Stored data
:::::
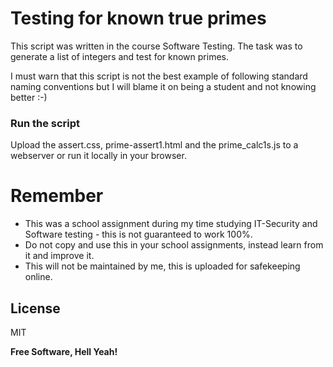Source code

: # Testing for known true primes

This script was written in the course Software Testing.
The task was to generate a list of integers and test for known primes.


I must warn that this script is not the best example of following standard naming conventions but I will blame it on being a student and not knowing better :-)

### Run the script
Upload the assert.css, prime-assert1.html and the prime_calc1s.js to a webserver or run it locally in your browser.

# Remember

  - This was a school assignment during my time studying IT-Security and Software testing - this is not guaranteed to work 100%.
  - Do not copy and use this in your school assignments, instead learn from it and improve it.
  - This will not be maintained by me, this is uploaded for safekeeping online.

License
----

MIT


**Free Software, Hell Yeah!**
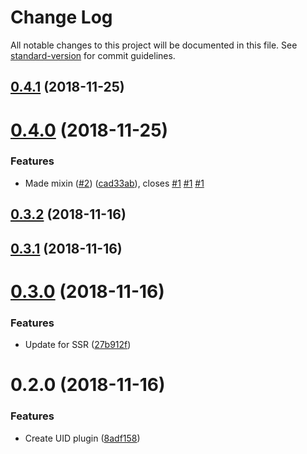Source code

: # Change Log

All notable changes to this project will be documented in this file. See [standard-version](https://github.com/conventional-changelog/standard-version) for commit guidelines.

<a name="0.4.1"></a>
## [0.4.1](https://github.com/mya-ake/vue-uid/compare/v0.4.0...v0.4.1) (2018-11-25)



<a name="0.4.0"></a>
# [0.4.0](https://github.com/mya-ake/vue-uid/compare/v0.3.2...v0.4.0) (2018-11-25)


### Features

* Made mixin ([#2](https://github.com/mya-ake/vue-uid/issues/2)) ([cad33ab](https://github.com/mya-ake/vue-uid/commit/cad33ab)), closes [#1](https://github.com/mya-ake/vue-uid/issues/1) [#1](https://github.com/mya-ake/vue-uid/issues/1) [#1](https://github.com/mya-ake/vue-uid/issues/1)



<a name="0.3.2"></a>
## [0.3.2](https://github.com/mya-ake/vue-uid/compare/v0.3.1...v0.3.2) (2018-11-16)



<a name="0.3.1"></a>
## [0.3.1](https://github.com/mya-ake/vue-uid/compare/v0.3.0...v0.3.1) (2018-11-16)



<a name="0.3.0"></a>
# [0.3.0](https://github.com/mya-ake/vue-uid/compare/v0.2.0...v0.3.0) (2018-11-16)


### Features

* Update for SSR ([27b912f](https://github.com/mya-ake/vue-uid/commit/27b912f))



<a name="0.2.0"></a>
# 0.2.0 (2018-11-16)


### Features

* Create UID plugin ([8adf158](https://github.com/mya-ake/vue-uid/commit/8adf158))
:::::
◆ TASK TO COMPLETE: Copy out the lines above word for word, without any of the pictures.

◆ WRITTEN ANSWER:
Source code

: # Testing for known true primes

This script was written in the course Software Testing.
The task was to generate a list of integers and test for known primes.


I must warn that this script is not the best example of following standard naming conventions but I will blame it on being a student and not knowing better :-)

### Run the script
Upload the assert.css, prime-assert1.html and the prime_calc1s.js to a webserver or run it locally in your browser.

# Remember

  - This was a school assignment during my time studying IT-Security and Software testing - this is not guaranteed to work 100%.
  - Do not copy and use this in your school assignments, instead learn from it and improve it.
  - This will not be maintained by me, this is uploaded for safekeeping online.

License
----

MIT


**Free Software, Hell Yeah!**
Source code

: # Change Log

All notable changes to this project will be documented in this file. See [standard-version](https://github.com/conventional-changelog/standard-version) for commit guidelines.

<a name="0.4.1"></a>
## [0.4.1](https://github.com/mya-ake/vue-uid/compare/v0.4.0...v0.4.1) (2018-11-25)



<a name="0.4.0"></a>
# [0.4.0](https://github.com/mya-ake/vue-uid/compare/v0.3.2...v0.4.0) (2018-11-25)


### Features

* Made mixin ([#2](https://github.com/mya-ake/vue-uid/issues/2)) ([cad33ab](https://github.com/mya-ake/vue-uid/commit/cad33ab)), closes [#1](https://github.com/mya-ake/vue-uid/issues/1) [#1](https://github.com/mya-ake/vue-uid/issues/1) [#1](https://github.com/mya-ake/vue-uid/issues/1)



<a name="0.3.2"></a>
## [0.3.2](https://github.com/mya-ake/vue-uid/compare/v0.3.1...v0.3.2) (2018-11-16)



<a name="0.3.1"></a>
## [0.3.1](https://github.com/mya-ake/vue-uid/compare/v0.3.0...v0.3.1) (2018-11-16)



<a name="0.3.0"></a>
# [0.3.0](https://github.com/mya-ake/vue-uid/compare/v0.2.0...v0.3.0) (2018-11-16)


### Features

* Update for SSR ([27b912f](https://github.com/mya-ake/vue-uid/commit/27b912f))



<a name="0.2.0"></a>
# 0.2.0 (2018-11-16)


### Features

* Create UID plugin ([8adf158](https://github.com/mya-ake/vue-uid/commit/8adf158))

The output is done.